英語で「Mosque-Cathedoral」と呼ばれている通り、イスラム教とキリ スト教の歴史が融合するモスク大聖堂です。赤と白の縞模様のアーチが、まるでドクタースースの絵本の世界。ここに入れば8世紀に渡る大歴史の生証人になったような、何とも言えない気持ちにな れます。




メスキータを出てローマ帝国時代に造られたローマ橋を見学し、川沿いを散歩しました。 紀元前にこんな建物を作れる技術、人間の叡知に感心するばかりです。

コルドバを後に車を走らせ、次はハエンの山の中に。
アンダルシア地方の魅力の一つはワイルドで手付かずの美しい山々にもあります。山の中では突如たくさんの山羊に囲まれました。

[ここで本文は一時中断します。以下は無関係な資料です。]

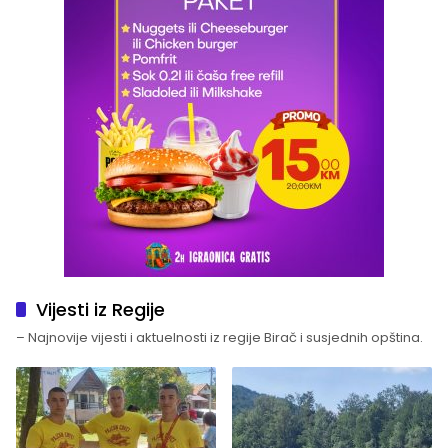
Vijesti iz Regije
– Najnovije vijesti i aktuelnosti iz regije Birač i susjednih opština.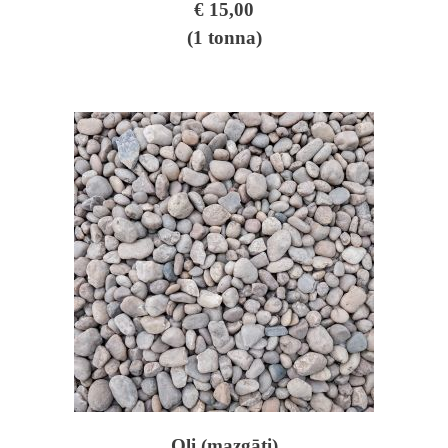
€ 15,00
(1 tonna)
Oļi (mazgāti)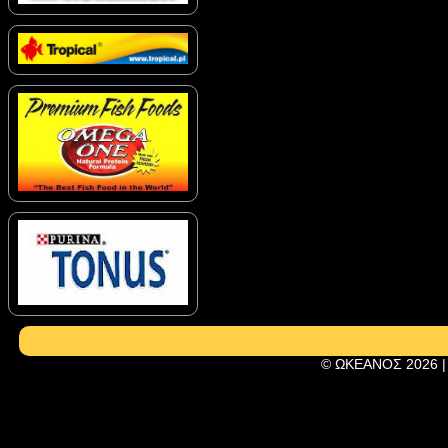
© ΩΚΕΑΝΟΣ 2026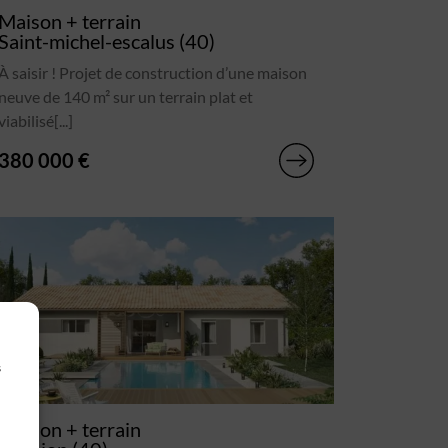
Maison + terrain
Saint-michel-escalus (40)
À saisir ! Projet de construction d’une maison
neuve de 140 m² sur un terrain plat et
viabilisé[...]
380 000 €
s
Maison + terrain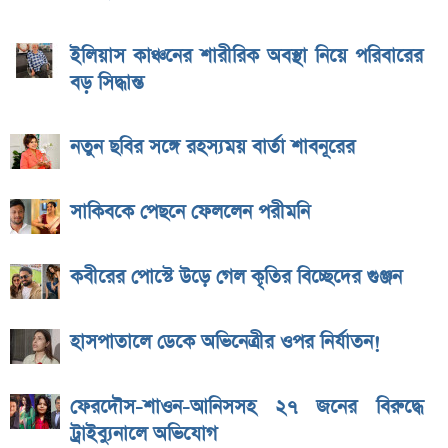
ইলিয়াস কাঞ্চনের শারীরিক অবস্থা নিয়ে পরিবারের
বড় সিদ্ধান্ত
নতুন ছবির সঙ্গে রহস্যময় বার্তা শাবনূরের
সাকিবকে পেছনে ফেললেন পরীমনি
কবীরের পোস্টে উড়ে গেল কৃতির বিচ্ছেদের গুঞ্জন
হাসপাতালে ডেকে অভিনেত্রীর ওপর নির্যাতন!
ফেরদৌস-শাওন-আনিসসহ ২৭ জনের বিরুদ্ধে
ট্রাইব্যুনালে অভিযোগ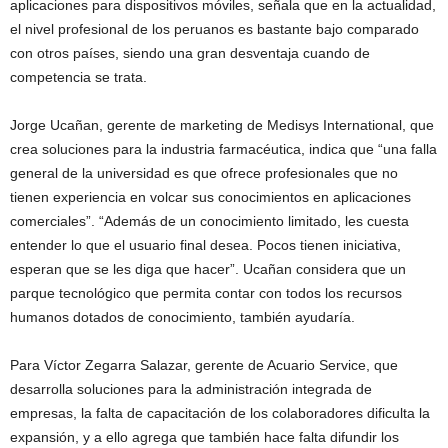
aplicaciones para dispositivos móviles, señala que en la actualidad,
el nivel profesional de los peruanos es bastante bajo comparado
con otros países, siendo una gran desventaja cuando de
competencia se trata.
Jorge Ucañan, gerente de marketing de Medisys International, que
crea soluciones para la industria farmacéutica, indica que “una falla
general de la universidad es que ofrece profesionales que no
tienen experiencia en volcar sus conocimientos en aplicaciones
comerciales”. “Además de un conocimiento limitado, les cuesta
entender lo que el usuario final desea. Pocos tienen iniciativa,
esperan que se les diga que hacer”. Ucañan considera que un
parque tecnológico que permita contar con todos los recursos
humanos dotados de conocimiento, también ayudaría.
Para Víctor Zegarra Salazar, gerente de Acuario Service, que
desarrolla soluciones para la administración integrada de
empresas, la falta de capacitación de los colaboradores dificulta la
expansión, y a ello agrega que también hace falta difundir los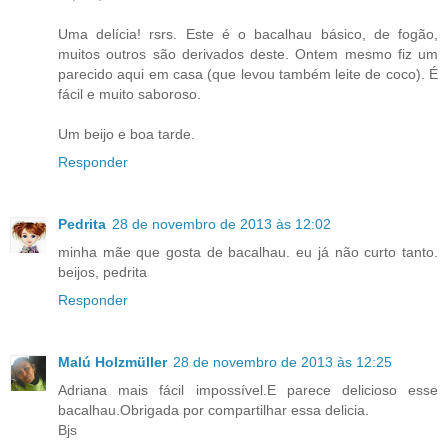
Uma delícia! rsrs. Este é o bacalhau básico, de fogão,
muitos outros são derivados deste. Ontem mesmo fiz um
parecido aqui em casa (que levou também leite de coco). É
fácil e muito saboroso.
Um beijo e boa tarde.
Responder
Pedrita
28 de novembro de 2013 às 12:02
minha mãe que gosta de bacalhau. eu já não curto tanto.
beijos, pedrita
Responder
Malú Holzmüller
28 de novembro de 2013 às 12:25
Adriana mais fácil impossível.E parece delicioso esse
bacalhau.Obrigada por compartilhar essa delicia.
Bjs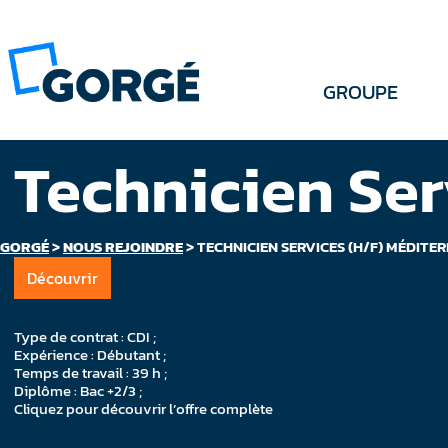
GROUPE
Technicien Ser
GORGÉ
>
NOUS REJOINDRE
>
TECHNICIEN SERVICES (H/F) MÉDITE
Découvrir
Type de contrat : CDI ;
Expérience : Débutant ;
Temps de travail : 39 h ;
Diplôme : Bac +2/3 ;
Cliquez pour découvrir l’offre complète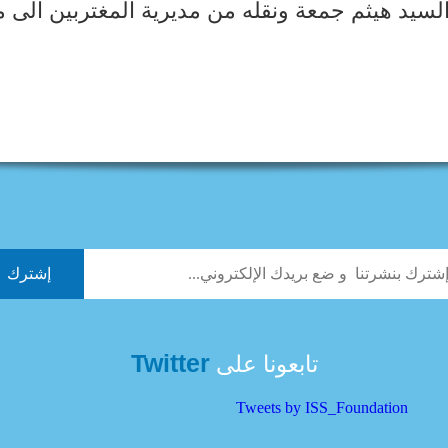
لسيد هيثم جمعة ونقله من مديرية المغتربين الى م
Twitter
تابعونا على
Tweets by ISS_Foundation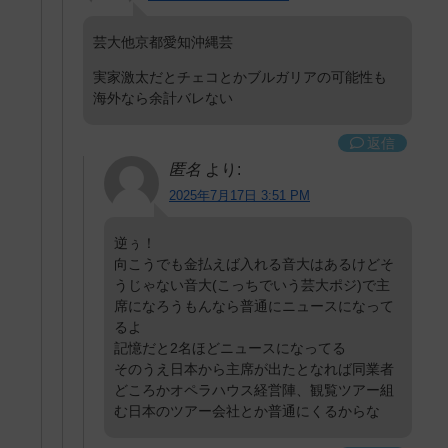
芸大他京都愛知沖縄芸
実家激太だとチェコとかブルガリアの可能性も
海外なら余計バレない
返信
匿名
より:
2025年7月17日 3:51 PM
逆ぅ！
向こうでも金払えば入れる音大はあるけどそ
うじゃない音大(こっちでいう芸大ポジ)で主
席になろうもんなら普通にニュースになって
るよ
記憶だと2名ほどニュースになってる
そのうえ日本から主席が出たとなれば同業者
どころかオペラハウス経営陣、観覧ツアー組
む日本のツアー会社とか普通にくるからな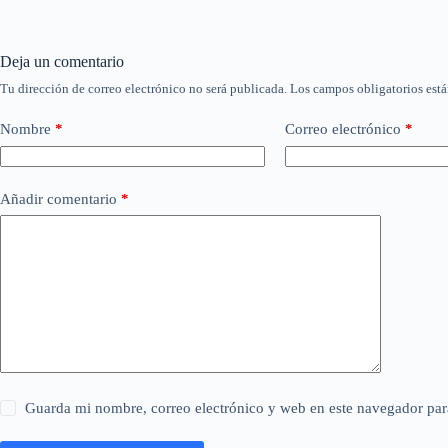
Deja un comentario
Tu dirección de correo electrónico no será publicada.
Los campos obligatorios est
Nombre
*
Correo electrónico
*
Añadir comentario
*
Guarda mi nombre, correo electrónico y web en este navegador par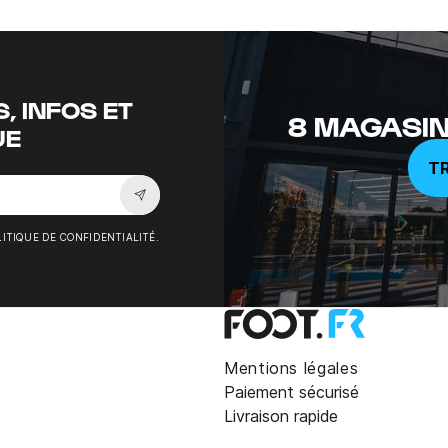
, INFOS ET
8 MAGASIN
UE
T
Souscrire à la newsletter
ITIQUE DE CONFIDENTIALITÉ.
Mentions légales
Paiement sécurisé
Livraison rapide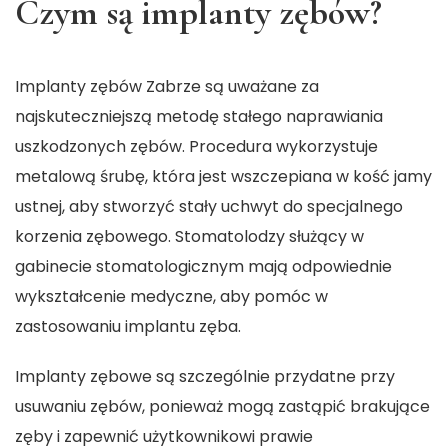
Czym są implanty zębów?
Implanty zębów Zabrze
są uważane za
najskuteczniejszą metodę stałego naprawiania
uszkodzonych zębów. Procedura wykorzystuje
metalową śrubę, która jest wszczepiana w kość jamy
ustnej, aby stworzyć stały uchwyt do specjalnego
korzenia zębowego. Stomatolodzy służący w
gabinecie stomatologicznym mają odpowiednie
wykształcenie medyczne, aby pomóc w
zastosowaniu implantu zęba.
Implanty zębowe są szczególnie przydatne przy
usuwaniu zębów, ponieważ mogą zastąpić brakujące
zęby i zapewnić użytkownikowi prawie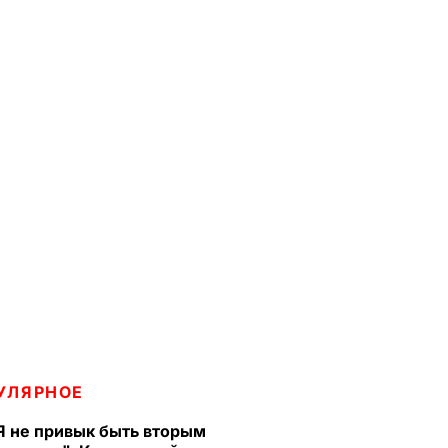
УЛЯРНОЕ
Я не привык быть вторым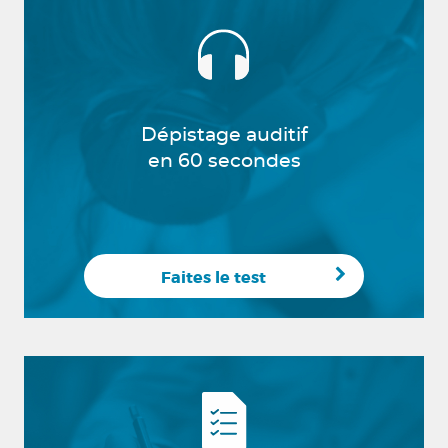
Dépistage auditif
en 60 secondes
Faites le test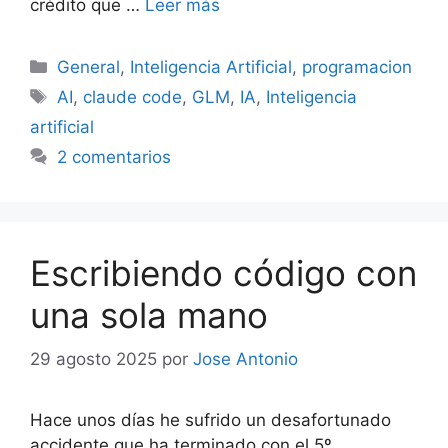
crédito que …
Leer más
Categorías
General
,
Inteligencia Artificial
,
programacion
Etiquetas
AI
,
claude code
,
GLM
,
IA
,
Inteligencia
artificial
2 comentarios
Escribiendo código con
una sola mano
29 agosto 2025
por
Jose Antonio
Hace unos días he sufrido un desafortunado
accidente que ha terminado con el 5º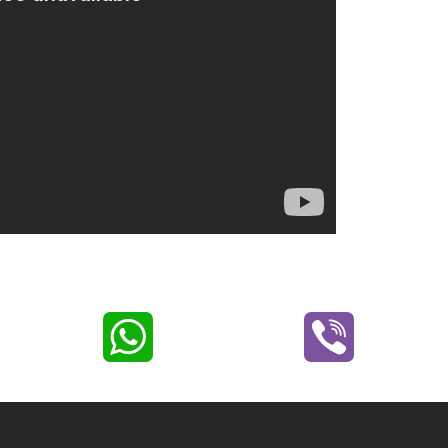
W
V
h
i
a
b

ハエンの宿泊先の朝食で羊羹のような物を発見し、小豆好きの息子と餡子なら嬉しいねと話していると、スペイン人の方が「メンブリージョと言ってマルメロを砂糖で煮詰めた物でヤギのチーズ と食べたら美味しいよ」と教えてくれました。口にすると、うーん、とても美味しい!

最後はグラナダ県からシエラ・ネバダ国立公園を経由して、夫のおじさんが2人も移住している海辺のアルメリア方面の小さな町へと行きました。海岸沿いでもあり山の起伏も激しいこの場所から見渡す景色は壮観です!


そして、家族でスペイン流の年越し。スペインでは年越しの際に1秒刻みで計12回、鐘が鳴ります。その時に1秒毎に1粒ずつ葡萄を食べるのです。
12粒の葡萄を鐘が鳴っている間に全部食べ終えることができたら、その年は幸運な1年になるのだそう。

葡萄を完全制覇し、元旦にはおじさんのスペイ ン人のパートナー・マリアの本場のパエリアと採りたての海老を食し、2025年を楽しく美味しく迎えました。